**What to work on**
Reproduce the items verbatim, starting at their first line and ending at the line that contains "chất lượng cao và giá vé ưu đãi nhất: 1", with both of those lines included.

**Records shown**
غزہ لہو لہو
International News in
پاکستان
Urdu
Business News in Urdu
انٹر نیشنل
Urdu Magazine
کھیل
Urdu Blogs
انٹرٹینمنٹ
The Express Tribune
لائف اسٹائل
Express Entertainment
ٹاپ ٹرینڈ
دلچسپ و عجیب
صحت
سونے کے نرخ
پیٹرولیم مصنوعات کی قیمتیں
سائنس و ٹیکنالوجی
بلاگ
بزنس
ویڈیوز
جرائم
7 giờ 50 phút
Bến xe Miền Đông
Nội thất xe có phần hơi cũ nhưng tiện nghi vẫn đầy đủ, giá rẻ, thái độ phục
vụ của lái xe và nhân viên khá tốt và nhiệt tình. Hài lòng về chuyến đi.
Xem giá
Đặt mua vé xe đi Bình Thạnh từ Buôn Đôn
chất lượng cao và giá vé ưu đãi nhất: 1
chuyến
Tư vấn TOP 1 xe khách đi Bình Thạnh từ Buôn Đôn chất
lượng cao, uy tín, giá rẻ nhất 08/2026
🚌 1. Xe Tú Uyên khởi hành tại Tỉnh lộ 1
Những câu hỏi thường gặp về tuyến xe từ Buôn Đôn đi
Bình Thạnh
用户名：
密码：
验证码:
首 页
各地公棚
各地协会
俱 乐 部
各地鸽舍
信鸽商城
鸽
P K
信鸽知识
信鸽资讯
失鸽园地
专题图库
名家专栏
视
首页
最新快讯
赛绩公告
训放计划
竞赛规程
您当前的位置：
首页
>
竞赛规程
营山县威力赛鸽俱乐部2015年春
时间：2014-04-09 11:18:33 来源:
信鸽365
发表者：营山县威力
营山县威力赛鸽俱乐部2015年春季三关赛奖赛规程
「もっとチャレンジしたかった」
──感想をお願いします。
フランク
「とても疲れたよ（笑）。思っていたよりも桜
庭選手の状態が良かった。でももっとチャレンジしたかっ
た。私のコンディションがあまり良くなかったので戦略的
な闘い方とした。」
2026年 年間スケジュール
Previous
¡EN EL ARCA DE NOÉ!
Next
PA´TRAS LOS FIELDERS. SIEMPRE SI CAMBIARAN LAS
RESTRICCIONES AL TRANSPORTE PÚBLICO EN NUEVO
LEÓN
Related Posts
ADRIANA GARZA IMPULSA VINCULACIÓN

**Response box**
غزہ لہو لہو
International News in
پاکستان
Urdu
Business News in Urdu
انٹر نیشنل
Urdu Magazine
کھیل
Urdu Blogs
انٹرٹینمنٹ
The Express Tribune
لائف اسٹائل
Express Entertainment
ٹاپ ٹرینڈ
دلچسپ و عجیب
صحت
سونے کے نرخ
پیٹرولیم مصنوعات کی قیمتیں
سائنس و ٹیکنالوجی
بلاگ
بزنس
ویڈیوز
جرائم
7 giờ 50 phút
Bến xe Miền Đông
Nội thất xe có phần hơi cũ nhưng tiện nghi vẫn đầy đủ, giá rẻ, thái độ phục
vụ của lái xe và nhân viên khá tốt và nhiệt tình. Hài lòng về chuyến đi.
Xem giá
Đặt mua vé xe đi Bình Thạnh từ Buôn Đôn
chất lượng cao và giá vé ưu đãi nhất: 1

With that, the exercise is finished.